Ahora bien, es también desde este ángulo que quisiera encarar las relaciones de la ética con la estética. No se puede decir que a una determinada ética le corresponde una estética de espíritu afín, ya que la relación puede ser también de índole compensatoria. Así como Nietzsche mostró cómo las aves de rapiña compensan su disciplina moral interna con el desenfreno externo, así no pocas veces encontramos una concepción ética aceptable y comedida, que se complementa con una estética entregada a la violencia simbólica. Pero de esta manera queda la vida moral abandonada a la trivialidad, huérfana del atractivo estético sin el cual se vuelve ineficaz cada vez que no coincide con el interés económico.
En términos generales la ética y la estética se encuentran en la medida en que coinciden en la valoración de lo humano y de la physis en general. La sonrisa de la kharis es su elemento común y la kharis requiere un cultivo asiduo. La belleza del trato, señalaba Federico Schiller, consiste en la satisfacción conjunta, infinitamente difícil, de dos exigencias. La primera es: Preserva la libertad alrededor tuyo, la segunda: muestra tu misma libertad. Es esta belleza del trato que designamos con la palabra griega kharis, que los romanos traducían con gratia.

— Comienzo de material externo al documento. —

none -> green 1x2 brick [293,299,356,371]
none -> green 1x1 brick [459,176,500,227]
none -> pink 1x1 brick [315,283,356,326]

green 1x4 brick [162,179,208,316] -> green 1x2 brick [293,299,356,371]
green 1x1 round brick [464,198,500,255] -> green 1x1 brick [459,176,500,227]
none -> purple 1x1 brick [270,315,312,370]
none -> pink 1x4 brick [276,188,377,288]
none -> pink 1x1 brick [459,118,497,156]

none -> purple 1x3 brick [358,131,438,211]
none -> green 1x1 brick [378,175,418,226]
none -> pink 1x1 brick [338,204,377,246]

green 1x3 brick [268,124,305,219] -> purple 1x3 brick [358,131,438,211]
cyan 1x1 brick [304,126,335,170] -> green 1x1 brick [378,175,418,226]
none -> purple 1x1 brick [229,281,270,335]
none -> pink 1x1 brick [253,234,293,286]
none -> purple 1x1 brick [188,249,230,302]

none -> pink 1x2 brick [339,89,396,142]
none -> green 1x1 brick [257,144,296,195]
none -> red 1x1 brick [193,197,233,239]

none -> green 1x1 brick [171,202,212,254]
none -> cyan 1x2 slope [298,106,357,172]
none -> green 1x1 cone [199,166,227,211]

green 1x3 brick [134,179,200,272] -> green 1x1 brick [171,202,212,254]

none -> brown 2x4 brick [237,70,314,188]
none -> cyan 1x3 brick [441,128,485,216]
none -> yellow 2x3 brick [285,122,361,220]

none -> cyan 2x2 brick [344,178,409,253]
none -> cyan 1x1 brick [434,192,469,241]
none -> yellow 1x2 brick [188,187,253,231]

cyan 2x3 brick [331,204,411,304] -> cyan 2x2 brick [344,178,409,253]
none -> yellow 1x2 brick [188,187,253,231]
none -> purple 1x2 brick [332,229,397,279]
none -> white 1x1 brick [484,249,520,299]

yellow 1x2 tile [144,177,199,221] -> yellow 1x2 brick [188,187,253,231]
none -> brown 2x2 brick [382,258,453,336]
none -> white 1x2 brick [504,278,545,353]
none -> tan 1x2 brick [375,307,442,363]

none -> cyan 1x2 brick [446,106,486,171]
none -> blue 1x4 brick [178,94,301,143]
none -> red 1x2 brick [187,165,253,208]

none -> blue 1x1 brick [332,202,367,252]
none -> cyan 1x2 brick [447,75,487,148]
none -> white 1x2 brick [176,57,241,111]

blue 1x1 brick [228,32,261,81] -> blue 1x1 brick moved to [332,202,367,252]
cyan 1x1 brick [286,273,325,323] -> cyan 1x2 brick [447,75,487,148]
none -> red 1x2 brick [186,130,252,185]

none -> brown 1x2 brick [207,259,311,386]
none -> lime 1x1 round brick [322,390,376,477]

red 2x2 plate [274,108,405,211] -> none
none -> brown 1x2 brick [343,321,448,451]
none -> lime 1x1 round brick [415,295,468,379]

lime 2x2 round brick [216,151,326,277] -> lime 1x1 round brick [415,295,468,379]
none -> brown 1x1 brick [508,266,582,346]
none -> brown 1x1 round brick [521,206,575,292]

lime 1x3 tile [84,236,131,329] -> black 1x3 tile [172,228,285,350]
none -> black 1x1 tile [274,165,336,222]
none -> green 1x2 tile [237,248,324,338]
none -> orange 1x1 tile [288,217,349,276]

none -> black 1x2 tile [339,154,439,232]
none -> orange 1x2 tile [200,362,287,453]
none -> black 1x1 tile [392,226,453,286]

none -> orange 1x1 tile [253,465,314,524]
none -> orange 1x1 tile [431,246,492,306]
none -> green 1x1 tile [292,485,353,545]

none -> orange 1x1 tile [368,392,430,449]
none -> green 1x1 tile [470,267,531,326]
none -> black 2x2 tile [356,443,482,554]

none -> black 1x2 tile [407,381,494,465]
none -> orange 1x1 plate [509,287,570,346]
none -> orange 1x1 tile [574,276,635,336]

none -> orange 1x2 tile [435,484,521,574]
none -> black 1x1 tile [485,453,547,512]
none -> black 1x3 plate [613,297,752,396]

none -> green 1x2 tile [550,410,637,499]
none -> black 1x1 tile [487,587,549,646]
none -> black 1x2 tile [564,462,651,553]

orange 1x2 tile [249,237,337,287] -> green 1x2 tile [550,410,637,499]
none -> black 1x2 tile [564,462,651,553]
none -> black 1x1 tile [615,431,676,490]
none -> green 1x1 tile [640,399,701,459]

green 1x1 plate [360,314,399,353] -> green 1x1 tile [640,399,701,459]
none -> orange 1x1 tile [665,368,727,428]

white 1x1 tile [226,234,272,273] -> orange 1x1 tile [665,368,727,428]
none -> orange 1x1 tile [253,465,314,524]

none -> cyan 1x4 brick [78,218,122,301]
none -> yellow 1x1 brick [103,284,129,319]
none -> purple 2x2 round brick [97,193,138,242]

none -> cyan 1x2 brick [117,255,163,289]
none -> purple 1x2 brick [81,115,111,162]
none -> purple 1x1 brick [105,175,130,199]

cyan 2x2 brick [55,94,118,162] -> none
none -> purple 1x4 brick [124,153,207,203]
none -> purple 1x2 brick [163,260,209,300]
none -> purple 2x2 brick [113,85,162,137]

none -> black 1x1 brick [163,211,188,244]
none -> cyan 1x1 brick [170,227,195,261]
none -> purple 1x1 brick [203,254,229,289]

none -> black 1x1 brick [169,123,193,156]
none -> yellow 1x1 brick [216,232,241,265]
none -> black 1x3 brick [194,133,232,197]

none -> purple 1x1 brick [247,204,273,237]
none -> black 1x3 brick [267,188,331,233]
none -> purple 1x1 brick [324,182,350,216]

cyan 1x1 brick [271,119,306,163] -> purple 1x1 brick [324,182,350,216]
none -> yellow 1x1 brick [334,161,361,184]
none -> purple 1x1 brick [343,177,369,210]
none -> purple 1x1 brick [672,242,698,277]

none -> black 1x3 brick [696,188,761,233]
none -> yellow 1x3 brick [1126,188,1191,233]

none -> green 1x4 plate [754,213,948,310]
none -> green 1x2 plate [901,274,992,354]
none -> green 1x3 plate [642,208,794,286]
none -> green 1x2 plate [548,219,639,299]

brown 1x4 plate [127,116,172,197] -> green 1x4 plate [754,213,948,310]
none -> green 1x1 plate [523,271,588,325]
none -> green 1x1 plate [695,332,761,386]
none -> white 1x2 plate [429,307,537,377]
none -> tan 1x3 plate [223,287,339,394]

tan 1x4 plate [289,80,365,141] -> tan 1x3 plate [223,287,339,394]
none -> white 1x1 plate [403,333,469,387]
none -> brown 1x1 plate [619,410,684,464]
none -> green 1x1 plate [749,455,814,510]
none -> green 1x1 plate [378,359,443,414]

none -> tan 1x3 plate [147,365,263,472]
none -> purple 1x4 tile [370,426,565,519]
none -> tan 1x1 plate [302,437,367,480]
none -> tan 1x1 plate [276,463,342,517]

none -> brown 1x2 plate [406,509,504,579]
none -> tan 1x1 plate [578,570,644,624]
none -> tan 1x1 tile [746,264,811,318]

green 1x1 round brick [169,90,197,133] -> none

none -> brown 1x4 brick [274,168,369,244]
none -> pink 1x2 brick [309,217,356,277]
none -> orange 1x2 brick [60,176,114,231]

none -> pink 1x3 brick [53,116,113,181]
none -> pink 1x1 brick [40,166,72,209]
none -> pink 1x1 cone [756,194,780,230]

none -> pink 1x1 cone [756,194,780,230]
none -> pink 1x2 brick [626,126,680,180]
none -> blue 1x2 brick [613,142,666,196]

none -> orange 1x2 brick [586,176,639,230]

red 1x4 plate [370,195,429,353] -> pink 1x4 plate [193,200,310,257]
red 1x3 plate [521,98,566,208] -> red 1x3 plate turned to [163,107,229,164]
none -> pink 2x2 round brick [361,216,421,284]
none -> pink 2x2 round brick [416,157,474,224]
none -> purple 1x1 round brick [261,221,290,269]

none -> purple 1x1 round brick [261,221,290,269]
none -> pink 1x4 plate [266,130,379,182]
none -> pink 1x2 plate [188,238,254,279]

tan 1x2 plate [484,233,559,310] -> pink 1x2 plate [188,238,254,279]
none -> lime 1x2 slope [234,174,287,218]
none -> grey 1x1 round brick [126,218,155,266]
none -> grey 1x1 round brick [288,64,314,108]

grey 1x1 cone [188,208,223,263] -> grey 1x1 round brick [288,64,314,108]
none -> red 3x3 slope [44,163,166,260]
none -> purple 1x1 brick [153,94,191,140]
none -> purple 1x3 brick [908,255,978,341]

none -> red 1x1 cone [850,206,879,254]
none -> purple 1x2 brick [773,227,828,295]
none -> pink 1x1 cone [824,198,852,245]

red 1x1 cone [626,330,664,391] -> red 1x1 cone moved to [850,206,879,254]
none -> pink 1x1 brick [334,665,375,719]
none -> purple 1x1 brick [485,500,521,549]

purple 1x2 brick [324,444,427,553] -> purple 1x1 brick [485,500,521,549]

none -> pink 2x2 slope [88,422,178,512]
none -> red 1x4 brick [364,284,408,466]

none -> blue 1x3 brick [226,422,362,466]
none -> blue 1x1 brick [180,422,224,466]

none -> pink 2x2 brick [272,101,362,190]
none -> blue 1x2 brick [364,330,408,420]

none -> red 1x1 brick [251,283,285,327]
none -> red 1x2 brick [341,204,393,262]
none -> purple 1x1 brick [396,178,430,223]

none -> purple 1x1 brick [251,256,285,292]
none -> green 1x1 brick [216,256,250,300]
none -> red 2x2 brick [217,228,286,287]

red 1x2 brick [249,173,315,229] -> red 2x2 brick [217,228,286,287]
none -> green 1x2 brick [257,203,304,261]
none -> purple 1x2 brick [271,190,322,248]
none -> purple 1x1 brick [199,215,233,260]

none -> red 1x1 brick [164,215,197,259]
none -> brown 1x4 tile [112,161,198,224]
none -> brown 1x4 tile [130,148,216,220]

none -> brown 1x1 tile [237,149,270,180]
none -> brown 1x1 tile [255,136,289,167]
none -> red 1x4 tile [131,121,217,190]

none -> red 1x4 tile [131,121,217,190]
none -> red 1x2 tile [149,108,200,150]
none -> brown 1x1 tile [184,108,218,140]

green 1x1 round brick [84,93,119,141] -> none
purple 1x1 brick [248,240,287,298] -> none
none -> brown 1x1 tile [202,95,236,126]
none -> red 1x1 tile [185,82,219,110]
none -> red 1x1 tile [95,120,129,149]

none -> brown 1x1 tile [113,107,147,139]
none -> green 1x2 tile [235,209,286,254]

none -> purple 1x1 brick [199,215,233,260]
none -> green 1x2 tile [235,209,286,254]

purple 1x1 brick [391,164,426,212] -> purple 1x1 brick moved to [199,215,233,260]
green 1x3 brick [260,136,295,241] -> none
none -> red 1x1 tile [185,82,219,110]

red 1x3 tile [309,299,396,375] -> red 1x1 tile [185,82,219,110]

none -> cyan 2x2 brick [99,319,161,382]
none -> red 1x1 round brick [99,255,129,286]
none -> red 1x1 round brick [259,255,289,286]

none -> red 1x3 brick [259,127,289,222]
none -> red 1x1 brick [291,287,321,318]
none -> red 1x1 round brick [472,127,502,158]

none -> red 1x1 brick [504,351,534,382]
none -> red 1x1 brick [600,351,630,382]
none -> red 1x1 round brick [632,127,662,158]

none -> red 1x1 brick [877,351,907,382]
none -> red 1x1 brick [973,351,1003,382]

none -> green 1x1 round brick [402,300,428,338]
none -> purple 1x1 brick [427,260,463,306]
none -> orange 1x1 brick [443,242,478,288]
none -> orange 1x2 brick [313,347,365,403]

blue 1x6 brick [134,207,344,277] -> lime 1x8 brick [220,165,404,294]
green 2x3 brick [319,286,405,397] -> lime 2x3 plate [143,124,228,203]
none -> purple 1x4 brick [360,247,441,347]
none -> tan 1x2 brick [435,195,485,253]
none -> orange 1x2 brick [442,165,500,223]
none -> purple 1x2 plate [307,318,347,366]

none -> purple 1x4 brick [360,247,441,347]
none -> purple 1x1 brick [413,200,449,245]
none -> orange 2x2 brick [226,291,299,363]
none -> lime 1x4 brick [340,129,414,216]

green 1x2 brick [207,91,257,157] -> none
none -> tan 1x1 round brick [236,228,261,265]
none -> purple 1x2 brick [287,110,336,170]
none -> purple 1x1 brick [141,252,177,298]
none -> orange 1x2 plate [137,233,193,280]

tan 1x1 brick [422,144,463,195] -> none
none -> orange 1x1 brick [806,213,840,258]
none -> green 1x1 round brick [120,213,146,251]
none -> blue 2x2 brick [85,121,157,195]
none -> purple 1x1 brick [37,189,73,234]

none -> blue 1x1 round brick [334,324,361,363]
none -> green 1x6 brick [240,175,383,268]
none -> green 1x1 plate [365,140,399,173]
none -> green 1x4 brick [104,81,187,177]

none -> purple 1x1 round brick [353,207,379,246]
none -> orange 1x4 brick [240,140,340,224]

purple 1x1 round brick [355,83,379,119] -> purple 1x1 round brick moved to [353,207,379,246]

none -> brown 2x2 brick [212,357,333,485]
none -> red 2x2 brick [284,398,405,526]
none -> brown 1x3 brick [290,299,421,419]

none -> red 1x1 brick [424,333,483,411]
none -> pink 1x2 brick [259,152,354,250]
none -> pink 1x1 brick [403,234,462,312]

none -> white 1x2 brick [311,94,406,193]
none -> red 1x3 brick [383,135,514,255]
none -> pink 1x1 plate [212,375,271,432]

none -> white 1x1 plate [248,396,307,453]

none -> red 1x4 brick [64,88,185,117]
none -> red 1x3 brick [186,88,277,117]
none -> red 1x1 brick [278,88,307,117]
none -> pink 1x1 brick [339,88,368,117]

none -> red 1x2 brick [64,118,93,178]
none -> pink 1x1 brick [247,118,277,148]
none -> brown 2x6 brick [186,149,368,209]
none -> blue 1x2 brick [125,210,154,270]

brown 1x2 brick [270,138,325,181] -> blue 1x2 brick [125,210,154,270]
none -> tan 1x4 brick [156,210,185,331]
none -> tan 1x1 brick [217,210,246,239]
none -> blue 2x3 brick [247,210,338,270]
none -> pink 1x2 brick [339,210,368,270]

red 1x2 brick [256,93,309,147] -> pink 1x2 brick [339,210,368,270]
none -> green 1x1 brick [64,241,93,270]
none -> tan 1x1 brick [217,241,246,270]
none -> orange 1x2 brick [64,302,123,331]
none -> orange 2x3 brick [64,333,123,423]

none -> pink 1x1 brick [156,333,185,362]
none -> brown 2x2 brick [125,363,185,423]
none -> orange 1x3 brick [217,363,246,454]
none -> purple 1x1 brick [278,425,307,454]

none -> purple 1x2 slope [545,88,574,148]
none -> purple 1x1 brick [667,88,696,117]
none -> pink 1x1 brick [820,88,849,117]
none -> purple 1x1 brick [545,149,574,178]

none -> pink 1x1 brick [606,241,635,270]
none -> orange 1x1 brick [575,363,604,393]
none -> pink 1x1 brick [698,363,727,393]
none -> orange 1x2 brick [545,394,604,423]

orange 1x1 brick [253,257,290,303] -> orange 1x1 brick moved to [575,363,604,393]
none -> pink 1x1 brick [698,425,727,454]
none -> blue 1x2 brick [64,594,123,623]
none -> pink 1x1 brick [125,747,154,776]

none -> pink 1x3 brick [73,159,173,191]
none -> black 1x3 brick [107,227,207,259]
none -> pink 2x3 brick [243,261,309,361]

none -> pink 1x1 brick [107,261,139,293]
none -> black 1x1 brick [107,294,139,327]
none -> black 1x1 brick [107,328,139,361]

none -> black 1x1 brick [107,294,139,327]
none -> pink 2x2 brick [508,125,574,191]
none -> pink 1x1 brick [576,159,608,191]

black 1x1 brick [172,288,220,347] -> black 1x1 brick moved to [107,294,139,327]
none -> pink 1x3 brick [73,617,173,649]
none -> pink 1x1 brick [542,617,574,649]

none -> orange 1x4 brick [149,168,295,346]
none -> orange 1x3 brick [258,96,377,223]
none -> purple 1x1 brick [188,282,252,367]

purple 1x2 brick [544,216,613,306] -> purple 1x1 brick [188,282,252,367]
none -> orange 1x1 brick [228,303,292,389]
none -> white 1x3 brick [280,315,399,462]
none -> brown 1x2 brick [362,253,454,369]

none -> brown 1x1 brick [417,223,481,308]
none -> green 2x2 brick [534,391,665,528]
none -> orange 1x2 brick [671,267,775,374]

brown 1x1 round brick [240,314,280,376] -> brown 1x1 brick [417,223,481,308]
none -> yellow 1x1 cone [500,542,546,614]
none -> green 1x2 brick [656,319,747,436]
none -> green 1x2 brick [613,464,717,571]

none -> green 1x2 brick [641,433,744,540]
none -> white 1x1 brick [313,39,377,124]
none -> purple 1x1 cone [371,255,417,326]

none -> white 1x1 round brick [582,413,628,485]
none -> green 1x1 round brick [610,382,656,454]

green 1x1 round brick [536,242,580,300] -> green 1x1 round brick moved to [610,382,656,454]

En particular, y en este momento, creo que es en la importancia dada a la sinceridad que se solicitan mutuamente la ética y la estética. Si la honradez intelectual es la virtud de oficio requerida de nosotros, hay que preguntarse si no es una virtud análoga la que se requiere en este momento del poeta y del artista, en lugar de la inventiva por ella misma. Se trata de ser atento a las voces en nosotros que no coinciden con la más mimada por nosotros, con la de nuestro personaje, de los discursos en los cuales hemos adquirido solvencia, o la de nuestros rencores inveterados. No puedo pues sino estar de acuerdo con las formulaciones de Briceño Guerrero en su ponencia introductoria al Congreso "Pensamiento Europeo-Latinoamericano" de Mérida, 1998: Si algo en ti objeta a tu razón, atiende su razón; si algo contraría la firmeza de tu mano, dale la mano. En una palabra: No seas bobo, ya lo has sido de sobra.